Monday, September 3rd, 2012

Box Score / Highlights / Condensed Game

The Good: Hopefully these words don’t come back to haunt me, but Alfonso Soriano is playing like the player we signed to that huge deal prior to the 2007 season. Although it was his only hit yesterday, he hit his 25th home run of the season to put the Cubs up by 2 runs during the fifth inning. He even made a leaping catch against the ivy to rob Matt Cain of a double. Yes, he leaped. Against the ivy.

David DeJesus is turning out to be a nearly-elite player. Yesterday he was 2 for 4 with an RBI and a run scored. He is only batting .271, but considering that Rizzo and Castro are the only two starters whose averages are higher, he’s doing pretty well! It’s also safe to say a person can find him making at least one finesse defensive play on any given day. I hope to see him stick around for a couple more years. He’s not flashy, but he is solid.

Travis Wood did not get an at-bat yesterday, but his average is .216. Maybe Dale should have let him bat for himself, considering he’s batting about the same as most of our bench players.

The Bad: Not one single starter is batting near .300. Rizzo is the closest, at .287, while Jackson is the farthest at .190. Ouch. We did get 6 hits off Cain yesterday, which is fantastic and slightly surprising, but maybe we should try hitting average pitchers as well.
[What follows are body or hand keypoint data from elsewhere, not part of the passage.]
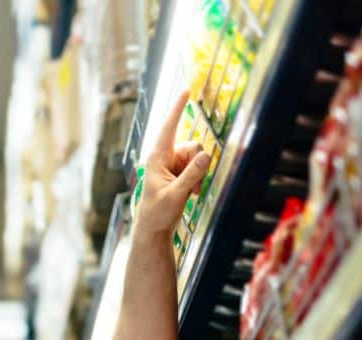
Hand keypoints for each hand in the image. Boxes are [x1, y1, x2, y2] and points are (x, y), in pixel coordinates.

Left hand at [134, 91, 212, 237]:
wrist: (154, 228)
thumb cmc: (158, 212)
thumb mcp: (176, 194)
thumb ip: (192, 174)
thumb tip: (207, 155)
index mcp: (157, 157)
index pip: (169, 127)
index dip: (178, 108)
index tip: (186, 89)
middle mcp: (166, 157)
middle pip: (193, 146)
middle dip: (197, 164)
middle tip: (191, 187)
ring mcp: (174, 164)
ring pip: (198, 157)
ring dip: (198, 175)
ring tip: (189, 193)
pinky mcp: (180, 172)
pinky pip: (198, 167)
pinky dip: (198, 179)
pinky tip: (192, 194)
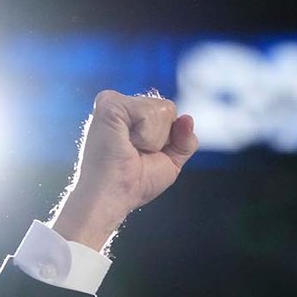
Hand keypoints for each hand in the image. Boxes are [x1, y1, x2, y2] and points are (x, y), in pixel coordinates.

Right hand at [52, 90, 198, 250]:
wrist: (114, 195)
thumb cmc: (134, 183)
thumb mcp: (171, 161)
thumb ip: (185, 140)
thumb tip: (187, 118)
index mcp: (132, 116)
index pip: (169, 112)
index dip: (168, 138)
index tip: (144, 154)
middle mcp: (122, 105)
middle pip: (168, 108)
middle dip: (162, 138)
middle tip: (136, 153)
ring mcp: (113, 101)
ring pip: (162, 110)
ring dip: (152, 139)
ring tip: (129, 150)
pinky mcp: (109, 103)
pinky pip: (148, 112)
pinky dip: (145, 135)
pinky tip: (126, 143)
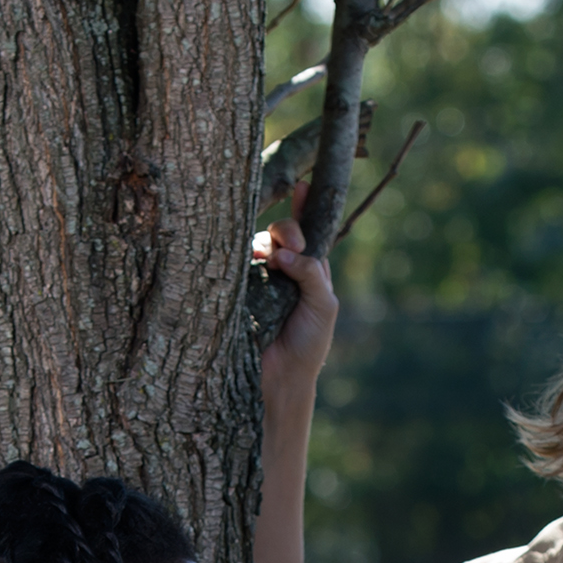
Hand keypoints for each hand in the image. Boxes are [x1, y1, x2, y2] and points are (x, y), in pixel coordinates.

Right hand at [252, 221, 336, 407]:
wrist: (283, 376)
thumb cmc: (310, 342)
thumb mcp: (324, 304)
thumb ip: (311, 272)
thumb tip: (284, 251)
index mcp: (311, 269)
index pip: (310, 231)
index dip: (305, 207)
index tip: (303, 185)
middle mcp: (286, 269)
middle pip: (283, 232)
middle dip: (287, 229)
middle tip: (291, 245)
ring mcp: (261, 278)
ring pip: (259, 244)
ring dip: (266, 244)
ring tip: (272, 261)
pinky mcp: (240, 289)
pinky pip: (238, 264)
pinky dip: (244, 258)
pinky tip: (251, 262)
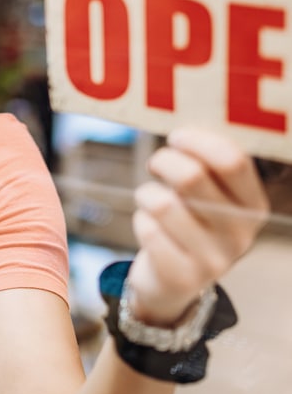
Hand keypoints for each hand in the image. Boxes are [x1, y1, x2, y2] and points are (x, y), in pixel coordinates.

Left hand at [127, 127, 268, 325]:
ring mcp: (214, 261)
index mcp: (253, 205)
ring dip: (146, 193)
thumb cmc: (188, 219)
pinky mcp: (183, 278)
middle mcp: (241, 234)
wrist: (172, 281)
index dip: (197, 141)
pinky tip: (149, 228)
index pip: (232, 160)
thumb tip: (180, 112)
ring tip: (151, 199)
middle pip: (190, 176)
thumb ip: (204, 161)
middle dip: (164, 161)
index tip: (176, 137)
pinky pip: (147, 229)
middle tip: (157, 164)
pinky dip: (140, 220)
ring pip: (161, 203)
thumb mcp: (208, 192)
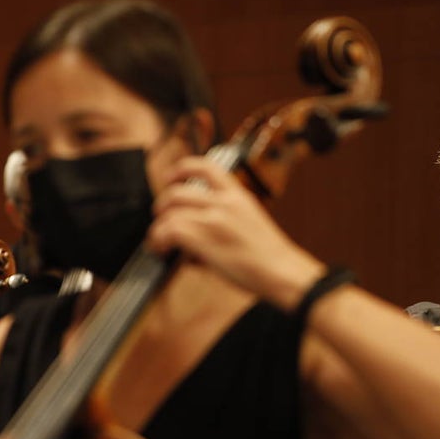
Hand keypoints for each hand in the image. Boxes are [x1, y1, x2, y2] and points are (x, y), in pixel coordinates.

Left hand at [147, 156, 323, 309]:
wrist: (282, 272)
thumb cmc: (269, 255)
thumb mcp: (251, 221)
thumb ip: (226, 215)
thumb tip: (199, 224)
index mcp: (238, 195)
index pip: (205, 167)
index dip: (182, 168)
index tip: (172, 177)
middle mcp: (224, 202)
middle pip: (177, 191)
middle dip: (161, 204)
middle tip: (160, 217)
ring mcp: (213, 219)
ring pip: (169, 213)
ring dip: (157, 228)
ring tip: (159, 241)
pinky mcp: (204, 238)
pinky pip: (169, 231)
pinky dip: (159, 240)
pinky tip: (162, 249)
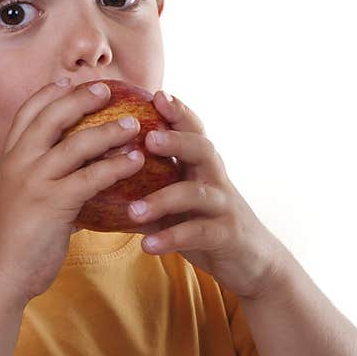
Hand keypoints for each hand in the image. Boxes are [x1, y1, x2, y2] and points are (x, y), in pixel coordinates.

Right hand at [0, 79, 146, 302]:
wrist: (0, 274)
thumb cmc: (17, 240)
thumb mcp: (23, 199)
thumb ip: (46, 180)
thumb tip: (80, 174)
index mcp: (10, 158)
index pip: (27, 112)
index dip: (49, 93)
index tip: (70, 80)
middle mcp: (19, 163)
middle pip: (51, 117)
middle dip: (80, 98)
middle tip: (107, 88)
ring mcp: (34, 181)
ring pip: (76, 143)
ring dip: (109, 131)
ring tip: (134, 124)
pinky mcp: (52, 203)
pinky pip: (91, 177)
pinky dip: (117, 166)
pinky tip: (136, 161)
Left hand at [124, 91, 290, 300]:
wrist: (252, 261)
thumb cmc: (205, 222)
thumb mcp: (184, 196)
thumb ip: (156, 181)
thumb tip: (104, 169)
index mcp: (202, 165)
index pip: (193, 130)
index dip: (179, 111)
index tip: (157, 95)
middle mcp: (215, 178)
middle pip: (201, 148)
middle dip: (175, 140)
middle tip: (147, 139)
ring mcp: (223, 206)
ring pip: (195, 194)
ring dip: (162, 200)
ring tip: (133, 210)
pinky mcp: (226, 235)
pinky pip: (198, 233)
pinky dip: (171, 238)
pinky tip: (147, 245)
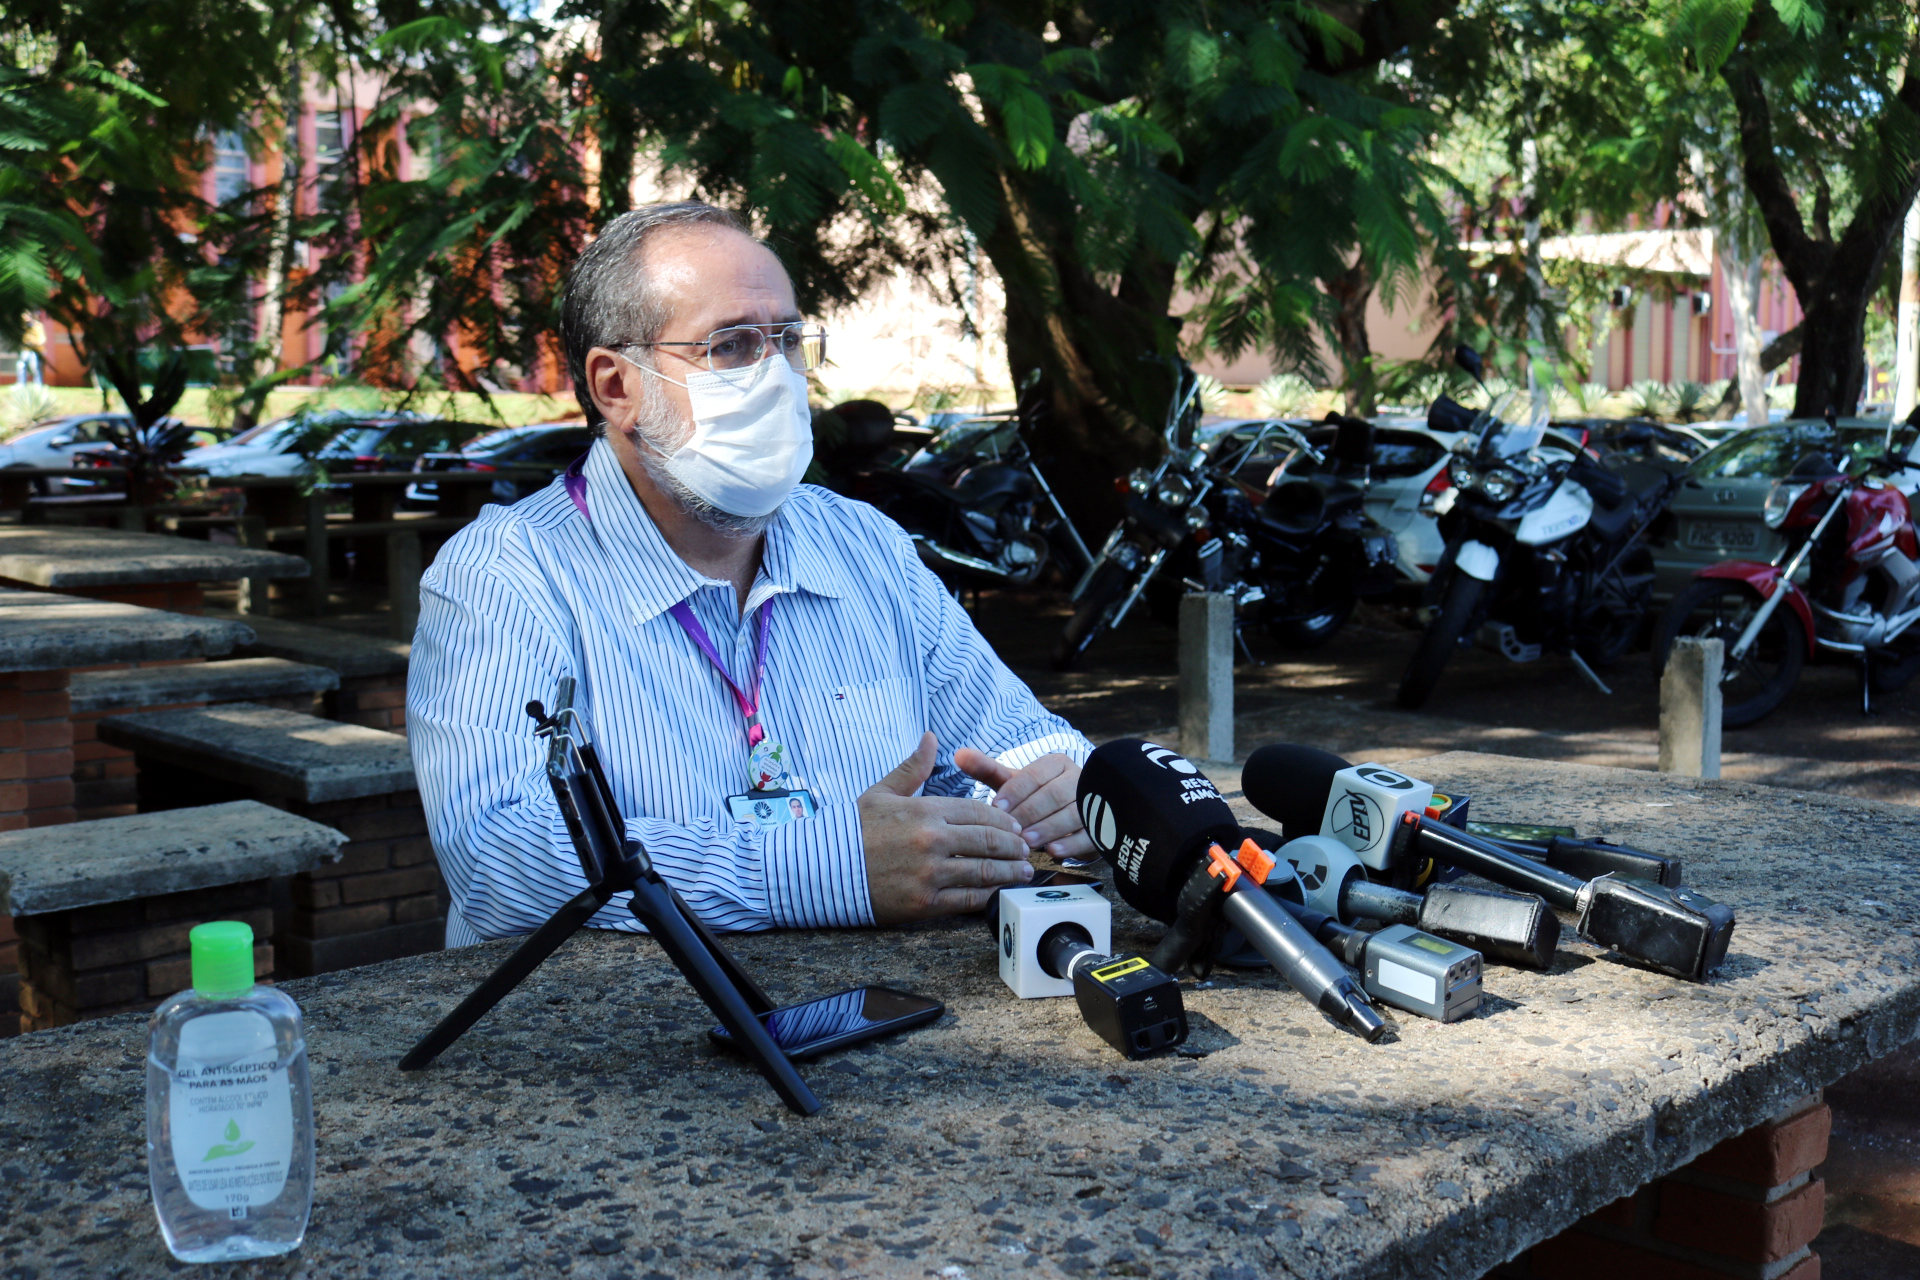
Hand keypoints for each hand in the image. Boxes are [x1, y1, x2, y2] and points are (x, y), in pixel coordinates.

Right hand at [860, 732, 1033, 923]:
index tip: (1014, 825)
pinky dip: (991, 896)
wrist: (825, 869)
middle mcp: (931, 840)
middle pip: (989, 839)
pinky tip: (1002, 893)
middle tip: (1026, 849)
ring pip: (985, 871)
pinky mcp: (924, 903)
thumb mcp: (881, 792)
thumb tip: (931, 737)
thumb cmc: (853, 830)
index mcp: (924, 810)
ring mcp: (929, 873)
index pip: (979, 811)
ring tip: (1023, 871)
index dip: (1003, 818)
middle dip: (1014, 845)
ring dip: (1010, 871)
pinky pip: (969, 899)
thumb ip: (912, 767)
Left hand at [953, 747, 1093, 861]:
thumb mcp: (1013, 783)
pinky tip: (1053, 851)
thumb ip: (987, 770)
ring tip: (1028, 842)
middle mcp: (1077, 779)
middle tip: (1012, 830)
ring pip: (1073, 812)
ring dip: (1049, 828)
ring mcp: (1094, 802)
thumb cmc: (1035, 797)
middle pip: (1055, 793)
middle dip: (1031, 812)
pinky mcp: (1103, 826)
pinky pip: (1090, 833)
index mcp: (1056, 764)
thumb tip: (959, 754)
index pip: (1035, 774)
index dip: (1015, 791)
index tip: (997, 807)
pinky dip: (1072, 843)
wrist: (1073, 814)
Travis Wood is winless since the All Star Break. Thankfully yesterday he got a no-decision rather than a loss, but the bullpen should be able to hold the lead for him. Unfortunately, The Marmol reared its ugly head once again, giving up two runs in the ninth and earned the loss.

Summary: The end of the season is always hard on fans. Some people even go so far as to disown the Cubs for the final month. It is too bad that folks do that, because they miss out on some exciting young players and $20 bleacher seat tickets.

Regardless, the team still stinks. However, I think things are looking up for next season. We have some potential for decent pitching and good hitting. Call me optimistic, but next year is looking tolerable.